* **Teks Latihan**
++++++++

Pendekatan ini sejalan dengan tren global pengelolaan sumber daya air yang berkelanjutan dan berbasis ekosistem, serta pentingnya peran masyarakat dalam konservasi.
Kesimpulan
Kualitas air Danau Toba di Kecamatan Pangururan tergolong tercemar ringan, terutama pada parameter nitrat, nitrit, dan amoniak yang melebihi baku mutu. Parameter suhu, pH, BOD5, DO, dan COD masih dalam kondisi baik. Keberadaan fitoplankton Oocystis sp. dan Anabaena sp. menunjukkan kondisi perairan yang mulai mengalami tekanan nutrien dan potensi eutrofikasi.

++++++++

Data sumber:
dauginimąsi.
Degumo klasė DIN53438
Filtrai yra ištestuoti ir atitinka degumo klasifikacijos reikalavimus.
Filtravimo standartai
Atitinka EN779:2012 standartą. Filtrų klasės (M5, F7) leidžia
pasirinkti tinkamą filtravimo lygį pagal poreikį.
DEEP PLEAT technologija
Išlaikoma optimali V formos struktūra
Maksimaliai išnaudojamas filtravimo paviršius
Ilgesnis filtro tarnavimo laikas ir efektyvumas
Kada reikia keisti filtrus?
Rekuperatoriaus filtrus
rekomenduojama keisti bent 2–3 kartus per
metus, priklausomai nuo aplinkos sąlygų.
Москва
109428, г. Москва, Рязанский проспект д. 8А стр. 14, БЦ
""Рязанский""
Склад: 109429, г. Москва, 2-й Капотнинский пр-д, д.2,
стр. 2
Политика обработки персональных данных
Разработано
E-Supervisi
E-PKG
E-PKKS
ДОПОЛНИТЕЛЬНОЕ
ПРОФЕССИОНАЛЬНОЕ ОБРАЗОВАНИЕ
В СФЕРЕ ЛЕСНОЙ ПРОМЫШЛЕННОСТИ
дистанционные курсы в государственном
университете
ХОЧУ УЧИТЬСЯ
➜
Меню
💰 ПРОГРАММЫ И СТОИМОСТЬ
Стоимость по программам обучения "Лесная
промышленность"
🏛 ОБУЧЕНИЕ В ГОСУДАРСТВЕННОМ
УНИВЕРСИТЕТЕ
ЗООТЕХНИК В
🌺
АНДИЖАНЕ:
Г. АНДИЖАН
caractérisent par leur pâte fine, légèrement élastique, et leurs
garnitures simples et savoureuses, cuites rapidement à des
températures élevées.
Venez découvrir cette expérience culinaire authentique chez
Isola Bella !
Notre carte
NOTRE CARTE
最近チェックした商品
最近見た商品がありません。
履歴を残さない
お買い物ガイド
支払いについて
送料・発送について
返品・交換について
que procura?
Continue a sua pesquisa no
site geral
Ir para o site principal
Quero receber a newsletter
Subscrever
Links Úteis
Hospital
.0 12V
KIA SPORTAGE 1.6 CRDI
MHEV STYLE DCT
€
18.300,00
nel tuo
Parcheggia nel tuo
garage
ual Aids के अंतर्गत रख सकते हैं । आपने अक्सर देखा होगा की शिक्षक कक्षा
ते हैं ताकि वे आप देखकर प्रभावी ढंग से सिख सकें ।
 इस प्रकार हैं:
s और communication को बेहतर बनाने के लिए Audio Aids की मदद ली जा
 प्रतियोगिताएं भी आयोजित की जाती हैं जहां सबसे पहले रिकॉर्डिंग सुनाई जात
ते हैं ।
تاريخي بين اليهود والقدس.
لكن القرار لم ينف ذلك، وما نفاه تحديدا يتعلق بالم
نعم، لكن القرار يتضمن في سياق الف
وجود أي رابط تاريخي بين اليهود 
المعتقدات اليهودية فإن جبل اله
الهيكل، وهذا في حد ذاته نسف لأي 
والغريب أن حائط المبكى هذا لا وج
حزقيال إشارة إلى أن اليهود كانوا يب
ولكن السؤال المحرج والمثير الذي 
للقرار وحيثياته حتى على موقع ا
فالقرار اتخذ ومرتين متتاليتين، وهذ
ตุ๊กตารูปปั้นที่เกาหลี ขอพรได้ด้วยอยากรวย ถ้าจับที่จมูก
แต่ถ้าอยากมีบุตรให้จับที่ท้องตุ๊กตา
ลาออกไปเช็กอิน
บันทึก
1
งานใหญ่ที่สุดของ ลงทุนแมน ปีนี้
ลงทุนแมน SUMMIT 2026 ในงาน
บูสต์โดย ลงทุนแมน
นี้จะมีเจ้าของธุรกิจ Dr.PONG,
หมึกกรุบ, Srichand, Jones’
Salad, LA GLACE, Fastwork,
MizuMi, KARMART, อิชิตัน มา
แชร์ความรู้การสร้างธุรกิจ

++++++++

* **Daftar Tugas**
(a) Ubahlah seluruh bagian teks tentang kualitas air Danau Toba mulai dari "Pendekatan ini sejalan" hingga "dan potensi eutrofikasi." dengan mengganti "masyarakat" menjadi "warga setempat".
(b) Berdasarkan teks tentang kualitas air Danau Toba, jelaskan dalam satu sampai tiga kalimat mengapa kualitas air di Kecamatan Pangururan digolongkan tercemar ringan.
(c) Lanjutkan teks tentang kualitas air Danau Toba setelah kalimat terakhirnya.

* **Jawaban yang Diharapkan**
(a)
Pendekatan ini sejalan dengan tren global pengelolaan sumber daya air yang berkelanjutan dan berbasis ekosistem, serta pentingnya peran warga setempat dalam konservasi.
Kesimpulan
Kualitas air Danau Toba di Kecamatan Pangururan tergolong tercemar ringan, terutama pada parameter nitrat, nitrit, dan amoniak yang melebihi baku mutu. Parameter suhu, pH, BOD5, DO, dan COD masih dalam kondisi baik. Keberadaan fitoplankton Oocystis sp. dan Anabaena sp. menunjukkan kondisi perairan yang mulai mengalami tekanan nutrien dan potensi eutrofikasi.

(b) Kualitas air digolongkan tercemar ringan terutama karena parameter nitrat, nitrit, dan amoniak melebihi baku mutu. Parameter suhu, pH, BOD5, DO, dan COD masih dalam kondisi baik.

(c)
Penelitian ini menjadi dasar penting untuk pengelolaan kualitas air Danau Toba yang lebih baik, dengan fokus pada pengendalian limbah budidaya dan domestik serta pelibatan masyarakat dalam konservasi.
Sumber:
Silaban, W., & Silalahi, M. V. (2021). Analisis Kualitas Air di Perairan Danau Toba Kecamatan Pangururan, Kabupaten Samosir. Jurnal Sains dan Teknologi, 10(2), 299-307.